Tomamos o caminho mais longo para admirar as cercas de varas, que ainda reinam absolutas - nenhum muro ou arame farpado. As varas, aparadas com tanto capricho, quase anulam o dito popular nordestino: “cego é quem não enxerga por uma cerca de varas”
Depois do almoço sertanejo na casa de meu tio que mora, bem podemos dizer, na última casa do Ceará, limpamos a mesa e trocamos pratos por xícaras de tomar café. Mais cafezeiros que nós, ele me disse que às vezes passam seis garrafas de café, bem doce, no dia. Ao nosso lado, seis crianças aflitas para saber sobre esse povo que chegara de tão longe. Queriam nos levar para passear, por sorte, porque era o que queríamos também. Minha irmã, que não terminara o café, optou por carregar consigo a xícara e o café, causando riso geral. A atitude secou a inibição das crianças que se agarraram a nós, fazendo-nos íntimos nas bobeiras. Talvez os adultos achassem estranho nos mostrar a casa de farinha.... Orgulhosamente, fomos apresentados à imensa chapa e o rodo que reviram e secam a farinha, aprendemos até os sestros. O motor que espreme a massa – já dispensaram o jugo e a canga do boi –, o local onde se sentam as raspadeiras de mandioca. Ruidosamente nos contaram sobre a festa que é o desmanche da mandioca, atividade muito rústica e pesada que reúne o pequeno povoado de Pedrinhas. “Ô Adriana, tem farinha lá em casa, venha vê, venha”.
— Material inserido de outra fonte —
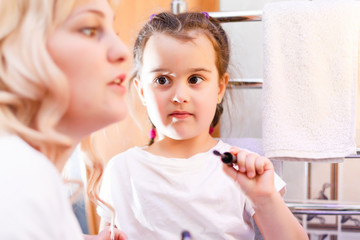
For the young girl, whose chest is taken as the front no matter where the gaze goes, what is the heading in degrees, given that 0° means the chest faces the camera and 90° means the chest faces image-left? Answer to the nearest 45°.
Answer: approximately 0°

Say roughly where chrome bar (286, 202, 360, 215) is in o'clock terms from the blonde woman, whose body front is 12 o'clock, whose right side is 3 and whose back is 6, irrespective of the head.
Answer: The chrome bar is roughly at 11 o'clock from the blonde woman.

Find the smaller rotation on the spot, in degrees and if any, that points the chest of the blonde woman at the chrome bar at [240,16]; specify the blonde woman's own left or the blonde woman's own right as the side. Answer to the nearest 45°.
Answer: approximately 45° to the blonde woman's own left

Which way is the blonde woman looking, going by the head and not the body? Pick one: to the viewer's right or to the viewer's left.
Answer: to the viewer's right

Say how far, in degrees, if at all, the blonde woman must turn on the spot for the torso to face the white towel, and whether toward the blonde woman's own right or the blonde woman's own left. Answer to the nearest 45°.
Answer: approximately 45° to the blonde woman's own left

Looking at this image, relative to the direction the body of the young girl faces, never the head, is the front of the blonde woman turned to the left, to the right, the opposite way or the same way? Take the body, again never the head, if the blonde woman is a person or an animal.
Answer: to the left

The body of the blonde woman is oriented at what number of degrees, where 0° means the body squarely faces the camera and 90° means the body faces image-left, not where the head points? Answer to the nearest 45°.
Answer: approximately 270°
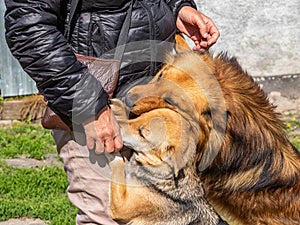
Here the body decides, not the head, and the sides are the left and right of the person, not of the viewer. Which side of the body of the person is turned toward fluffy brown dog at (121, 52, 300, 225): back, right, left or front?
front

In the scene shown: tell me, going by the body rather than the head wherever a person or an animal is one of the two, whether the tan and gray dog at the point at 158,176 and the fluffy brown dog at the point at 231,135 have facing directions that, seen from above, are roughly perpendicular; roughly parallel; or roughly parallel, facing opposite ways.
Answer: roughly parallel

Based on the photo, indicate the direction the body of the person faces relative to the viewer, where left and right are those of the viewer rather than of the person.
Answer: facing the viewer and to the right of the viewer

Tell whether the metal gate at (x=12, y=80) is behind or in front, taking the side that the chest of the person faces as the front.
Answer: behind

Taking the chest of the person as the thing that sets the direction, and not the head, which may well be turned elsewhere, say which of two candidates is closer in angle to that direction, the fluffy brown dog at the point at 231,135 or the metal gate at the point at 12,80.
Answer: the fluffy brown dog

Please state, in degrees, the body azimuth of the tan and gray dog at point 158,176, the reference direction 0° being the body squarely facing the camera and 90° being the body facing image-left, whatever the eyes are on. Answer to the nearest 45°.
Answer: approximately 90°

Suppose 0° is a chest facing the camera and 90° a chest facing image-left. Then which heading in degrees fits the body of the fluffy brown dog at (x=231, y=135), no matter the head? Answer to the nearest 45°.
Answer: approximately 90°

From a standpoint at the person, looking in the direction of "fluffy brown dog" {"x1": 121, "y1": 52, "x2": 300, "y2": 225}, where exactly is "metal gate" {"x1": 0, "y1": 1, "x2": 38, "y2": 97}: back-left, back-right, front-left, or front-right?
back-left

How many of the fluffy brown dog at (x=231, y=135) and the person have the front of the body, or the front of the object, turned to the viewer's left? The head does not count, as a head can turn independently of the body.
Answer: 1

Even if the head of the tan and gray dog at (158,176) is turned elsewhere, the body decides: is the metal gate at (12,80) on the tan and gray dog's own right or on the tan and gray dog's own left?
on the tan and gray dog's own right
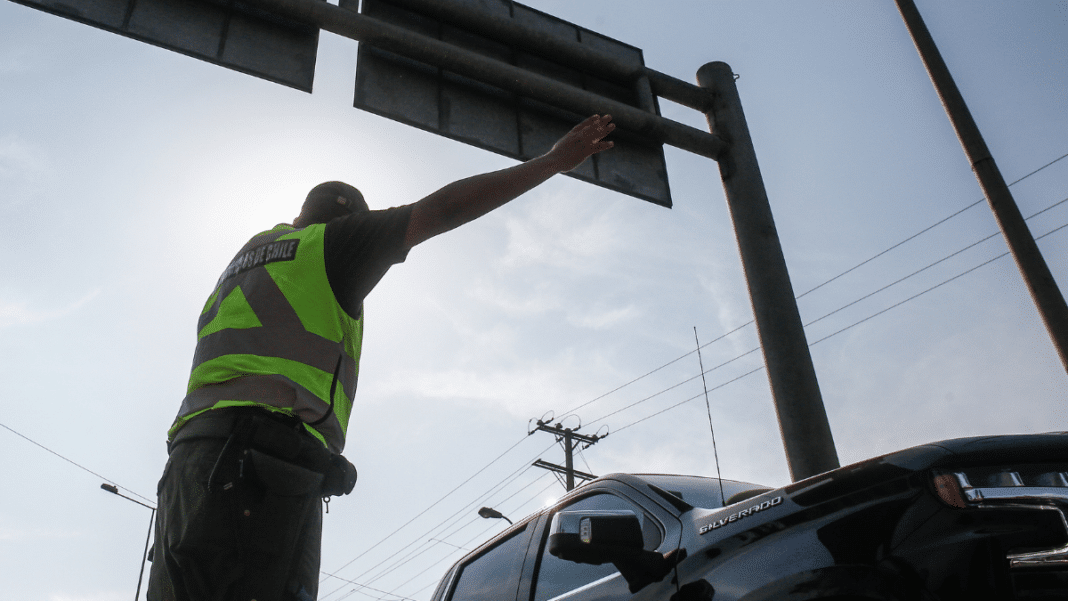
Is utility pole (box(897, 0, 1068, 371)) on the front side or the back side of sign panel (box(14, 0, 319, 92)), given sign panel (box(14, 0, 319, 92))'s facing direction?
on the back side

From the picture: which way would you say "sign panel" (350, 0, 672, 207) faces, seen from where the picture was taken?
facing away from the viewer and to the left of the viewer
Tomamos o caminho mais longo para admirar as cercas de varas, que ainda reinam absolutas - nenhum muro ou arame farpado. As varas, aparadas com tanto capricho, quase anulam o dito popular nordestino: “cego é quem não enxerga por uma cerca de varas”. Acharam ridículo a gente se confundir entre cacimbas, cacimbões, poços e cisternas – deve ser algo comparado a estupidez de não se saber a diferença entre uma torneira e um copo de água.
De volta à casa, outra garrafa de café fresquinho e uma massa linda descansando: massa puba e milho, melaço de rapadura, castanha de caju, erva doce e bem docinho. Minha prima vai deitando colheradas dessa massa numa frigideira untada. Um disco para cada pessoa e mais café, foi a merenda da tarde. Voltamos do primeiro passeio como velhos amigos, a pequena distância entre o almoço e a merenda nos fez conhecidos na vizinhança e entendedores da rotina do vilarejo.
Os adultos, sempre tão preocupados em dar conforto e receber consideração, se esquecem da beleza que existe na franqueza de se mostrar tal como se é.
Convivermos alguns dias com crianças simples, corajosas e amáveis plantou uma tristeza irrefutável em nossos corações. Entender que: “Ô Adriana, se ocê num morá aqui, a gente nunca mais se vê”.